What this task involves:
Among the entries below, please show each line that carries the word "Amortization".
=== Begin Enclosure ===
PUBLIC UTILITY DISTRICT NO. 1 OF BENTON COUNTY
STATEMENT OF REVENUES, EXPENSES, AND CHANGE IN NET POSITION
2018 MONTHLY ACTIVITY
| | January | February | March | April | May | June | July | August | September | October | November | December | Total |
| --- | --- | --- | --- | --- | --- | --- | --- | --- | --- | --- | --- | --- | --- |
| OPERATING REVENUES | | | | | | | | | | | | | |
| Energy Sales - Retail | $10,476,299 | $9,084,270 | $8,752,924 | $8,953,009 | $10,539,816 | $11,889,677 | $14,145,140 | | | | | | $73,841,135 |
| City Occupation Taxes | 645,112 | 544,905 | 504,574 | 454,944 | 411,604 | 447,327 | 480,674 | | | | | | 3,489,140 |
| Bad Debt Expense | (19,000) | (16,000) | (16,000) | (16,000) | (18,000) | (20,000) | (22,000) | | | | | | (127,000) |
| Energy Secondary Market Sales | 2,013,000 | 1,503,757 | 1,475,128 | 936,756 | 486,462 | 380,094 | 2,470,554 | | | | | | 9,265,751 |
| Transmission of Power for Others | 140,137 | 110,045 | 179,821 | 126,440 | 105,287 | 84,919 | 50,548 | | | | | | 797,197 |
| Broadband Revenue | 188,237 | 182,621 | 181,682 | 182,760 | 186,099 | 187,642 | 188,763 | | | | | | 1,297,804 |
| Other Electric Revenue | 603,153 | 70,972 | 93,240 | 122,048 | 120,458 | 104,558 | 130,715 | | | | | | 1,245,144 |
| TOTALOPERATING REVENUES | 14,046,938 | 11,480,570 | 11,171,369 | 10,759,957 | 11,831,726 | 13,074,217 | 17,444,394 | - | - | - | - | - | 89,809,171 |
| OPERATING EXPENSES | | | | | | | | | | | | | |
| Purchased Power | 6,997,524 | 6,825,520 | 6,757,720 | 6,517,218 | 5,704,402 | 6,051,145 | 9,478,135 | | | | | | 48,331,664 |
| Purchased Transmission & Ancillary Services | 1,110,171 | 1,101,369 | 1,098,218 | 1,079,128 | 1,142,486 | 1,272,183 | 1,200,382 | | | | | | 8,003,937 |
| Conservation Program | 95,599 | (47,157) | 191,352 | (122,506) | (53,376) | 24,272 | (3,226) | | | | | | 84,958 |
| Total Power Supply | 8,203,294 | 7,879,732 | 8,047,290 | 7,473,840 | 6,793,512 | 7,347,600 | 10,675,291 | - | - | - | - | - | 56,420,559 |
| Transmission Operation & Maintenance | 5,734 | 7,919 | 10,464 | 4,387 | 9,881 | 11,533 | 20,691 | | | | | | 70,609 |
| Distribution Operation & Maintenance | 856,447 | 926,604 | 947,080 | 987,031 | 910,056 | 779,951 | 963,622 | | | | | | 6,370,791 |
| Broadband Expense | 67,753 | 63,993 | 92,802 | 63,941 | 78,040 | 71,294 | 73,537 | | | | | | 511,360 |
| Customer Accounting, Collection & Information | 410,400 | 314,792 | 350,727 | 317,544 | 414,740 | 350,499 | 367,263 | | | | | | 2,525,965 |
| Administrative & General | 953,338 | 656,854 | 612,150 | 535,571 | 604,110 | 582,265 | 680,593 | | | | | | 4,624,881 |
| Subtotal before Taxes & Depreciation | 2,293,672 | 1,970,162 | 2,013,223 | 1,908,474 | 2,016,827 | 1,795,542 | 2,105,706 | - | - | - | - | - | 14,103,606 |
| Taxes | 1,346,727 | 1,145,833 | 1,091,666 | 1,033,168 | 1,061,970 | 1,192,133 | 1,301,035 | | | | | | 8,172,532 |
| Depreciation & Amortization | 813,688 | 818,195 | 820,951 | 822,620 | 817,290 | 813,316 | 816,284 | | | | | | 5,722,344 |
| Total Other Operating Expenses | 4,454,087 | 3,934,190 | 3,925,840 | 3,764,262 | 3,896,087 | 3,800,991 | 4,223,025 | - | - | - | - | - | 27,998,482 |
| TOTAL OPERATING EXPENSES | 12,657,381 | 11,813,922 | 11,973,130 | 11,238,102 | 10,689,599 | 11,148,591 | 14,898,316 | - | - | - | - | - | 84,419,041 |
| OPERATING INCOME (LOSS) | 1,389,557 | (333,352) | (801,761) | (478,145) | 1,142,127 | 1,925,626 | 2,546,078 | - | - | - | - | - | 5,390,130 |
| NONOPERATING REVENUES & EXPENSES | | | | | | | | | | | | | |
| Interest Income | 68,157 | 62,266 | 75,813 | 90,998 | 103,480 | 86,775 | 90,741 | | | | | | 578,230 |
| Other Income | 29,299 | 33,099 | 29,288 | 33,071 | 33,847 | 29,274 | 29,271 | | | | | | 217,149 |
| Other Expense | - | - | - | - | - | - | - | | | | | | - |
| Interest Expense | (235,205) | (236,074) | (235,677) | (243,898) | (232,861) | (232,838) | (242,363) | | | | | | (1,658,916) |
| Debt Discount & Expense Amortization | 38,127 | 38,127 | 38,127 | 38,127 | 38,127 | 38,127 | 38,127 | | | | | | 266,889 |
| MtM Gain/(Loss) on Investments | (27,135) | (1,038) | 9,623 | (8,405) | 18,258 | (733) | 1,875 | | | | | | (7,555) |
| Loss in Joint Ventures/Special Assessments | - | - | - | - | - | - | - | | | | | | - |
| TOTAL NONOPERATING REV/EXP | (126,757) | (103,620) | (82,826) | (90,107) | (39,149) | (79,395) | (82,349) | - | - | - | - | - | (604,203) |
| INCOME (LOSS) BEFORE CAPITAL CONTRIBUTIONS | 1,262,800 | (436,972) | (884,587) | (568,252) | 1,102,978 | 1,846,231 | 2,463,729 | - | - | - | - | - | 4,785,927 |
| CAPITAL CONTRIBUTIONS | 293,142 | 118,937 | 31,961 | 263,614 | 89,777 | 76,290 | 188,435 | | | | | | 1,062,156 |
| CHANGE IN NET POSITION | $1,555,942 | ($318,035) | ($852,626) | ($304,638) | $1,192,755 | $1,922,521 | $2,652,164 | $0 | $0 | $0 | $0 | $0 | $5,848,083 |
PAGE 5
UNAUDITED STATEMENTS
=== End Enclosure ===
Task solution:
| Depreciation & Amortization | 813,688 | 818,195 | 820,951 | 822,620 | 817,290 | 813,316 | 816,284 | | | | | | 5,722,344 |
| Debt Discount & Expense Amortization | 38,127 | 38,127 | 38,127 | 38,127 | 38,127 | 38,127 | 38,127 | | | | | | 266,889 |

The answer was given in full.